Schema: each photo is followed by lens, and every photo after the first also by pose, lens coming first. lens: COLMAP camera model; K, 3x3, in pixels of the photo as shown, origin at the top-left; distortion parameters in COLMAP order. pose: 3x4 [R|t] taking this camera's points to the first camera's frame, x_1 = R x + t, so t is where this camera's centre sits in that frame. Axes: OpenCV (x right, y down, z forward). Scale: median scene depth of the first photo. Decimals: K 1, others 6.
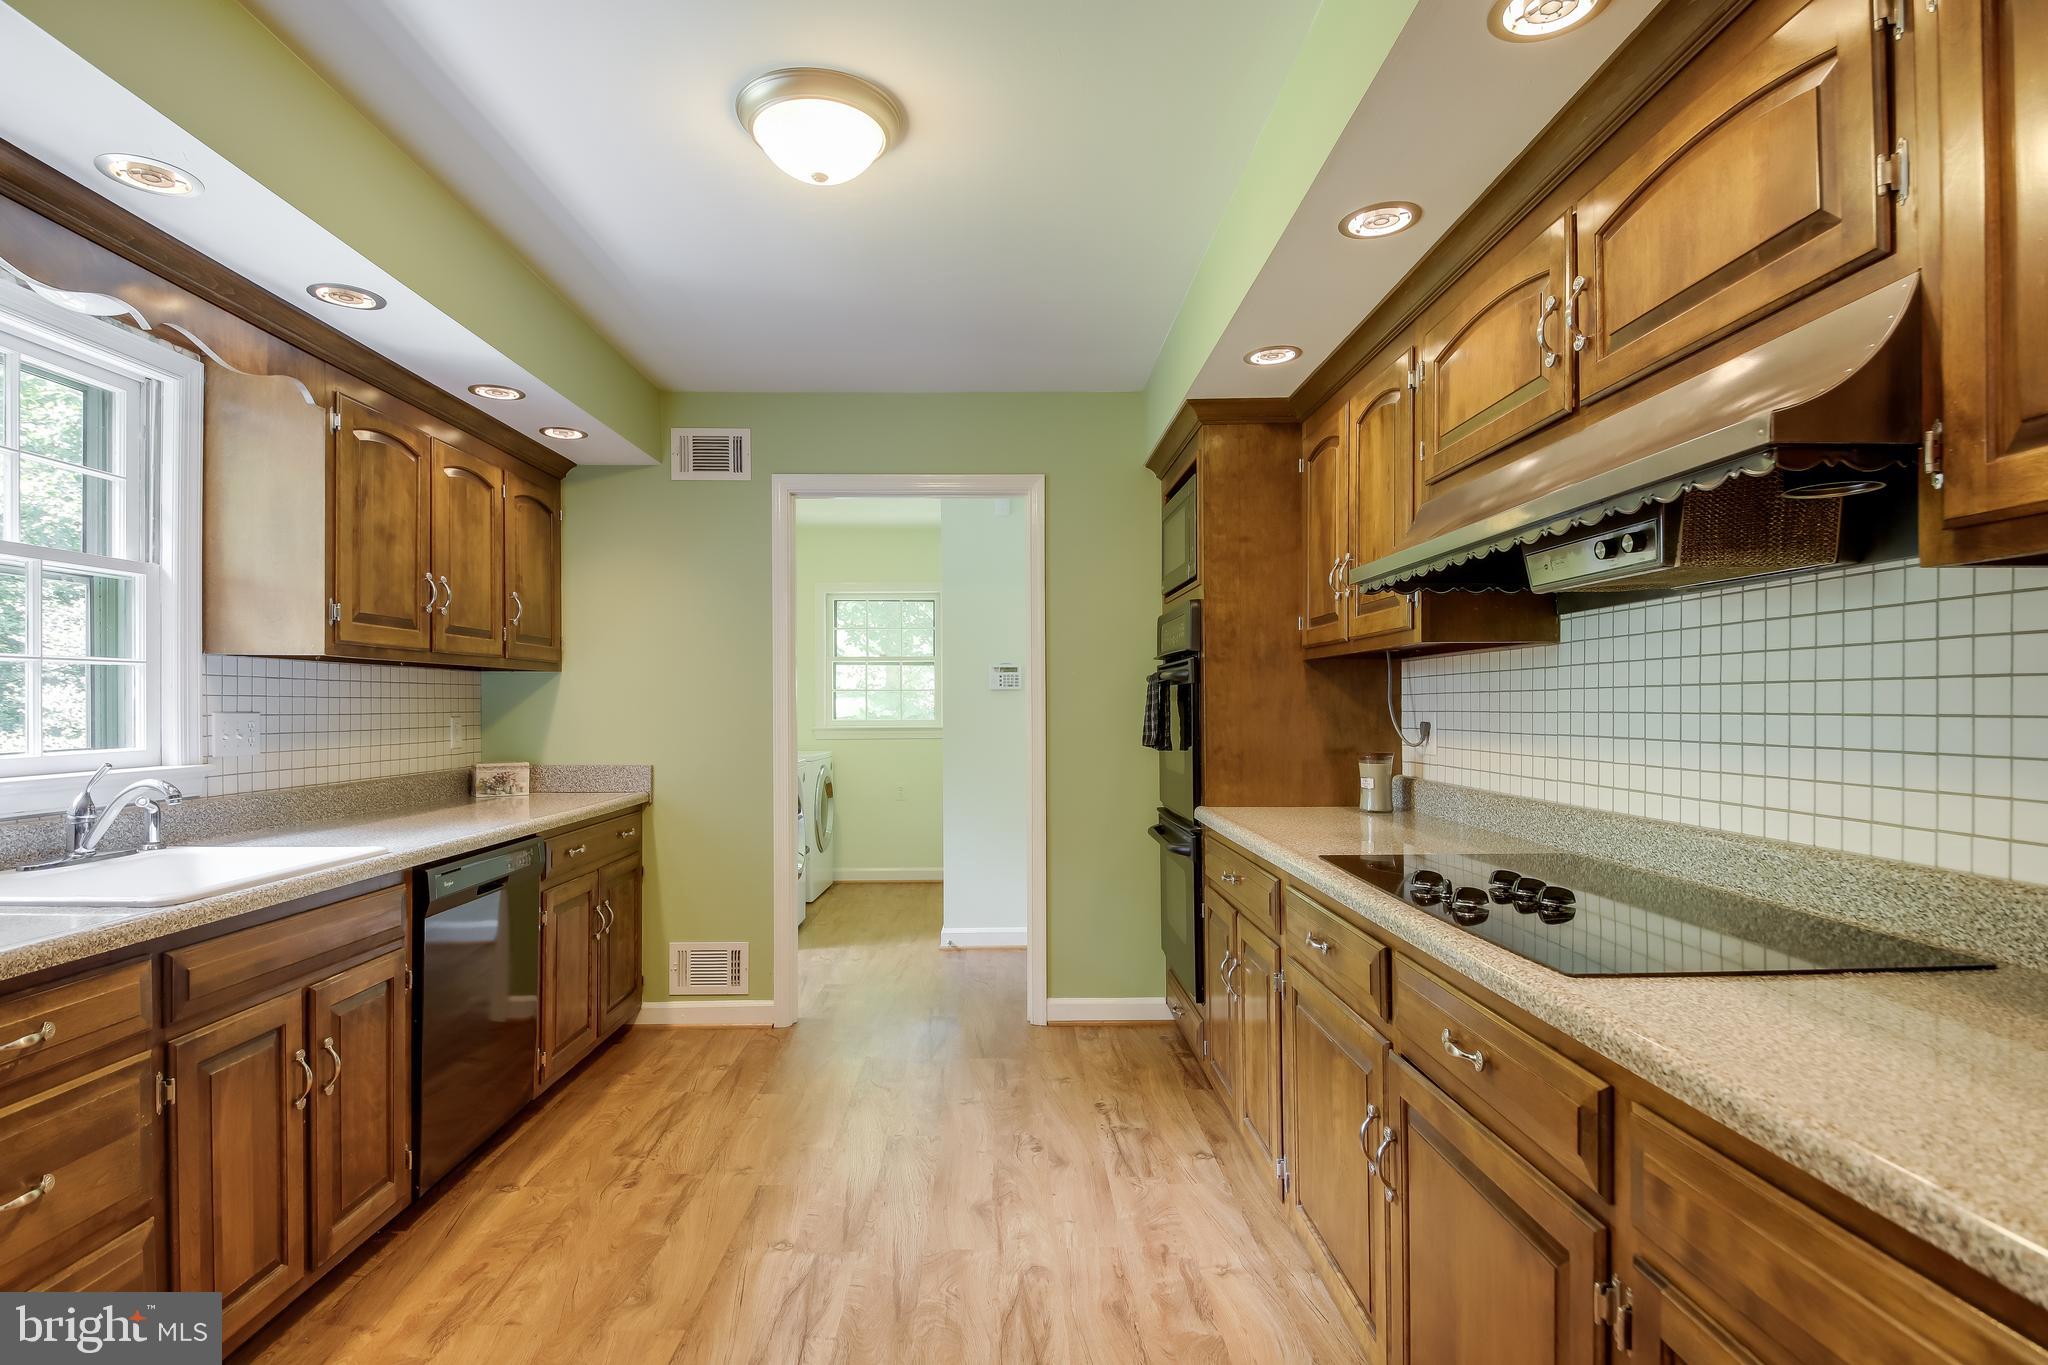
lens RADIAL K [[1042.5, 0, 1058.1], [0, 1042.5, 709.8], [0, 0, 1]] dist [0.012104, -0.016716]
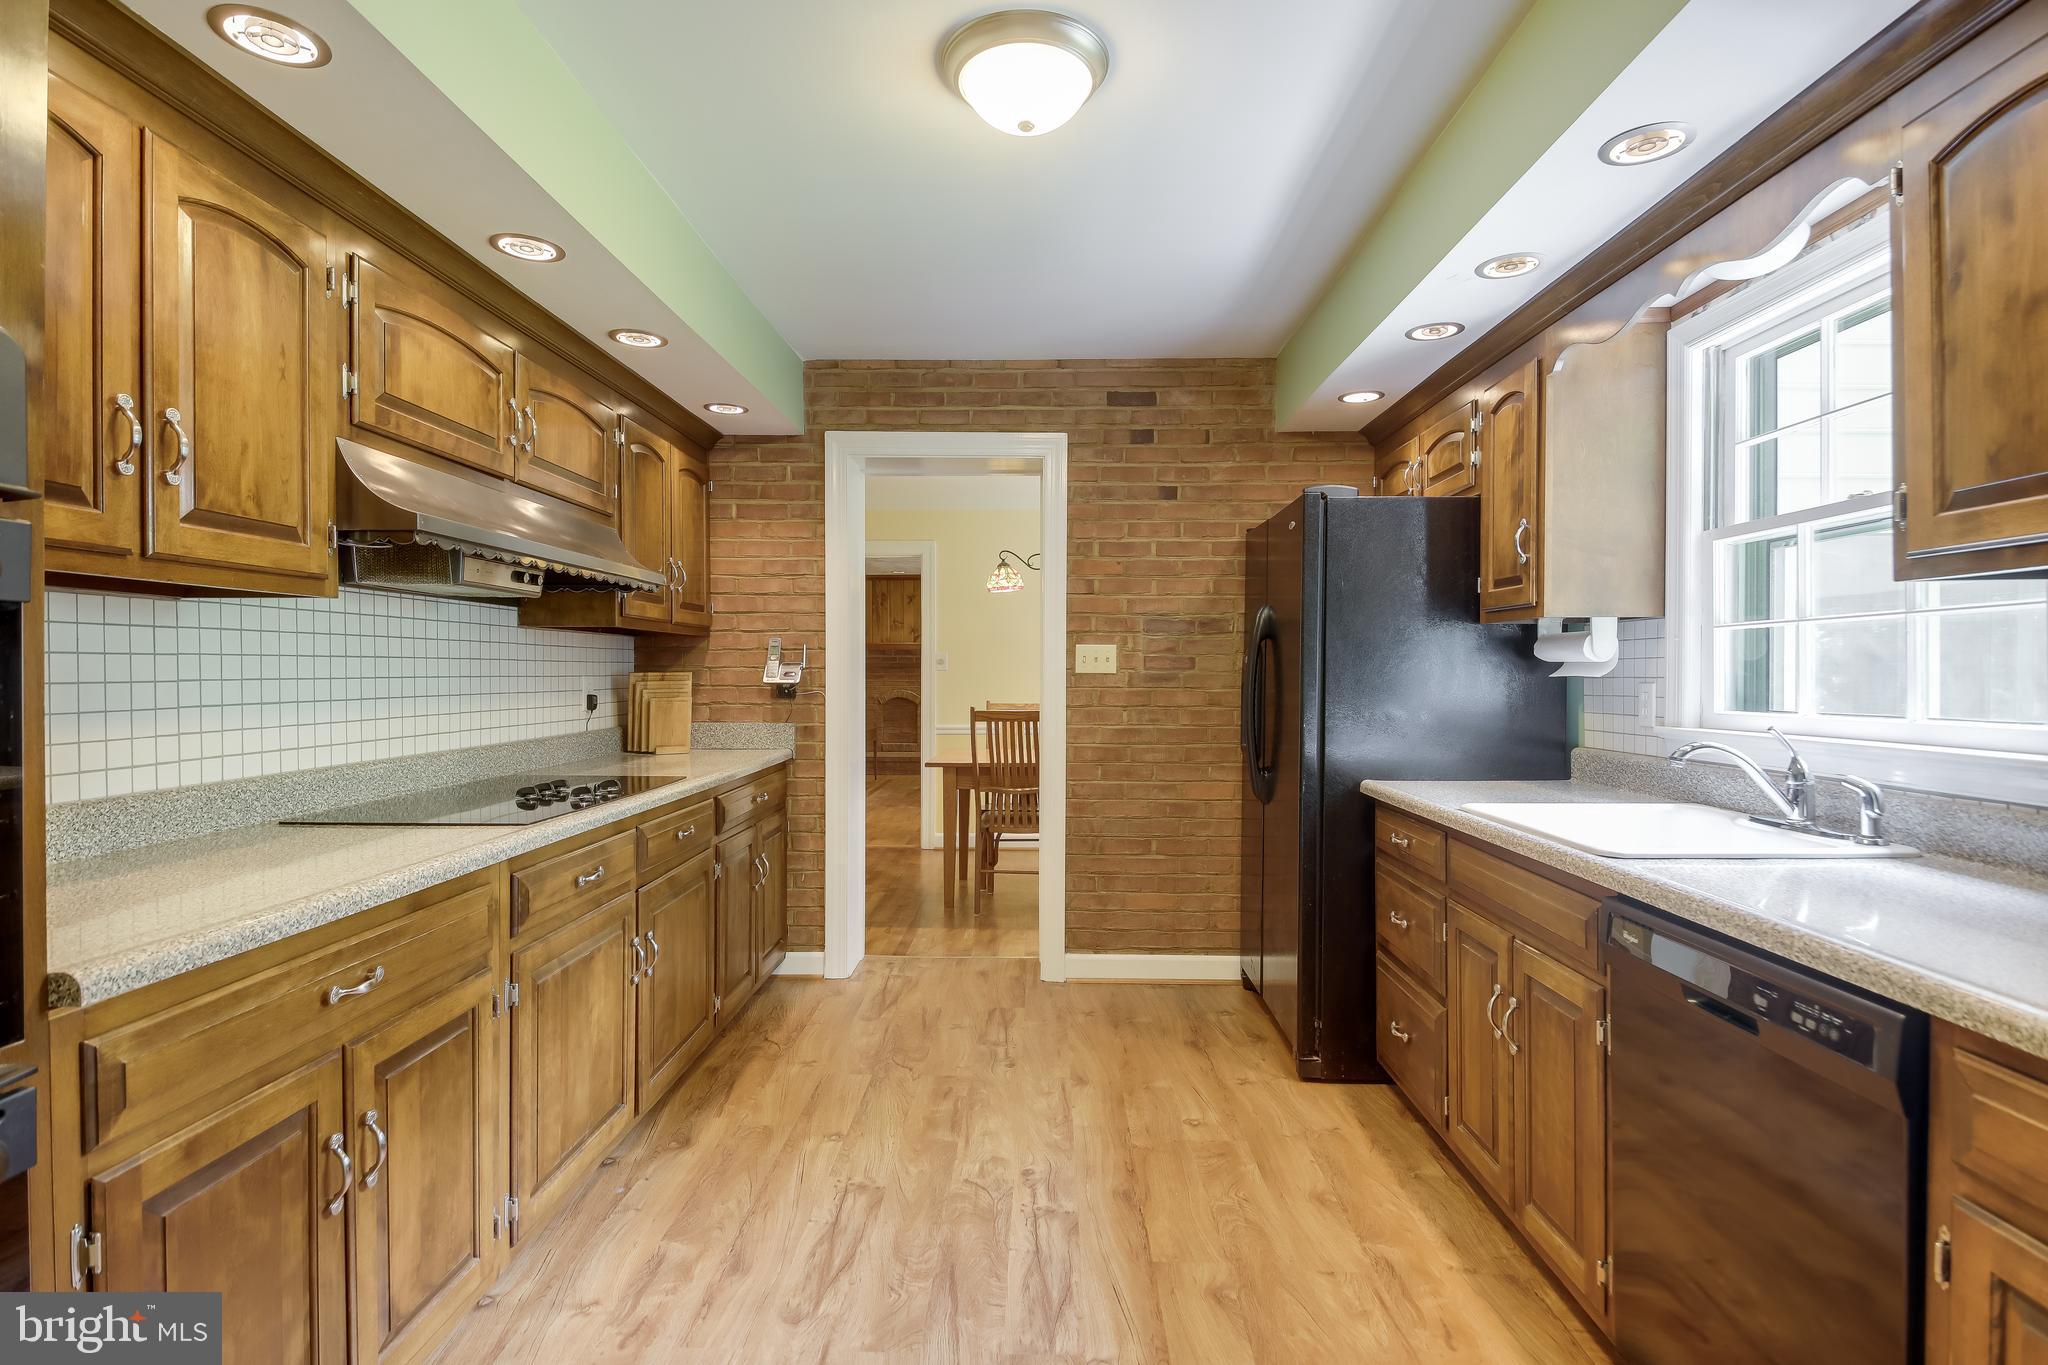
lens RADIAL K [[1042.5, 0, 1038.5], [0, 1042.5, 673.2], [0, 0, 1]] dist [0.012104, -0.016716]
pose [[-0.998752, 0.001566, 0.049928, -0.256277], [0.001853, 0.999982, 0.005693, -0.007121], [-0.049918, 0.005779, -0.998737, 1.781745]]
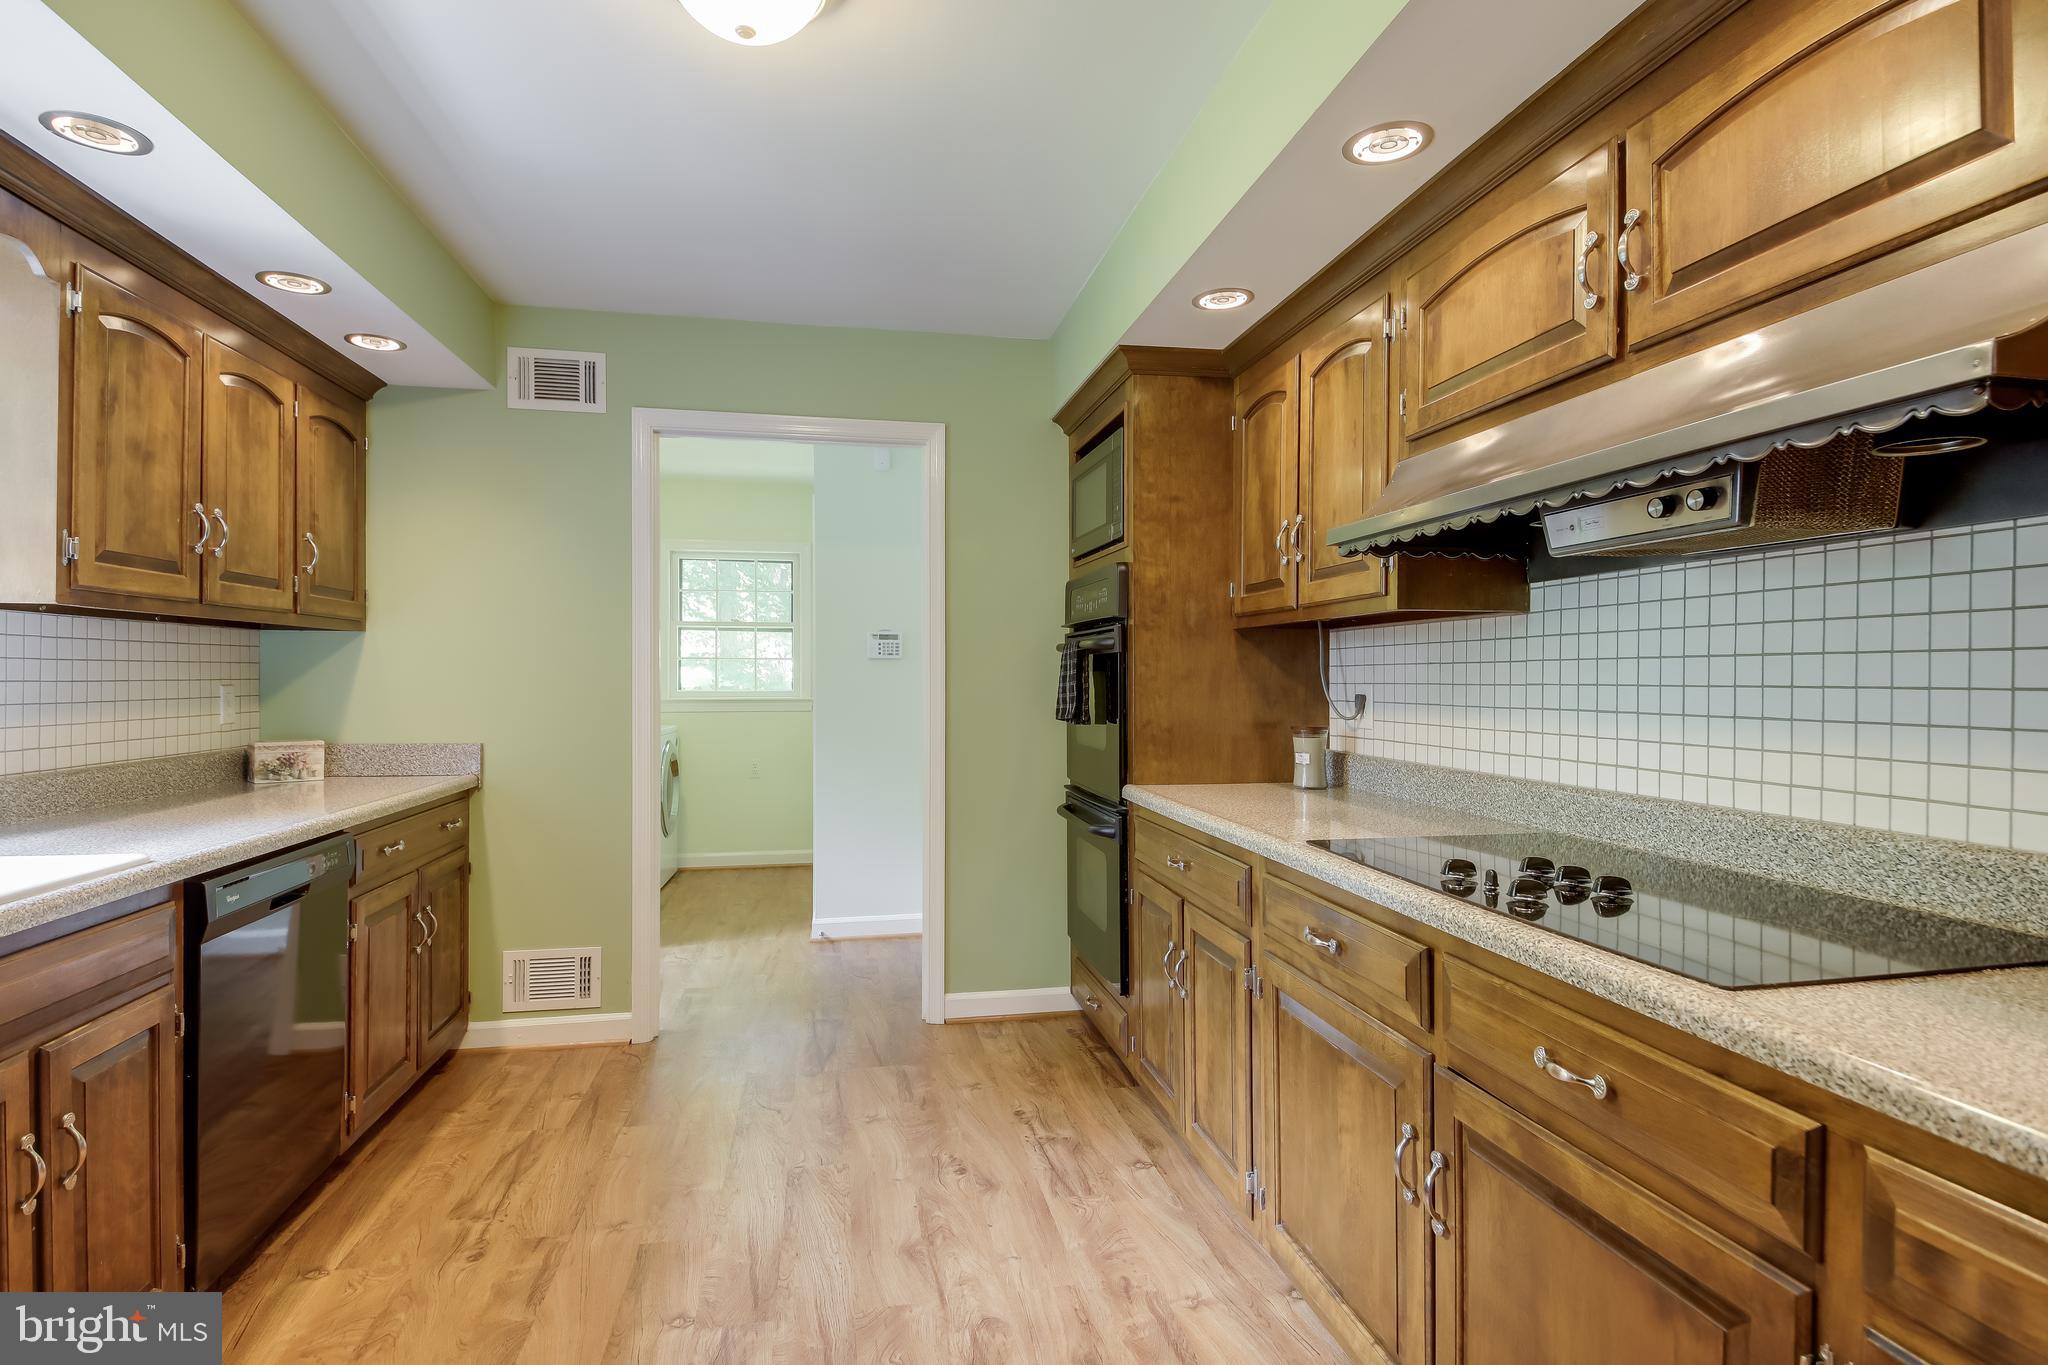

——

What the exercise asks: Leaving out only the pictures, return the material above unchanged.

Task answer:
Schema: each photo is followed by lens, and every photo after the first also by pose, lens coming first. lens: COLMAP camera model; K, 3x3, in pixels of the photo as shown, origin at the top-left; distortion parameters in COLMAP order. pose: 3x4 [R|t] taking this camera's points to the first camera's frame, x_1 = R x + t, so t is where this camera's centre sits in that frame. Axes: OpenCV (x right, y down, z forward). Scale: median scene depth of the first photo. Decimals: K 1, others 6.
lens RADIAL K [[1042.5, 0, 1058.1], [0, 1042.5, 709.8], [0, 0, 1]] dist [0.012104, -0.016716]
lens RADIAL K [[1042.5, 0, 1038.5], [0, 1042.5, 673.2], [0, 0, 1]] dist [0.012104, -0.016716]
pose [[-0.998752, 0.001566, 0.049928, -0.256277], [0.001853, 0.999982, 0.005693, -0.007121], [-0.049918, 0.005779, -0.998737, 1.781745]]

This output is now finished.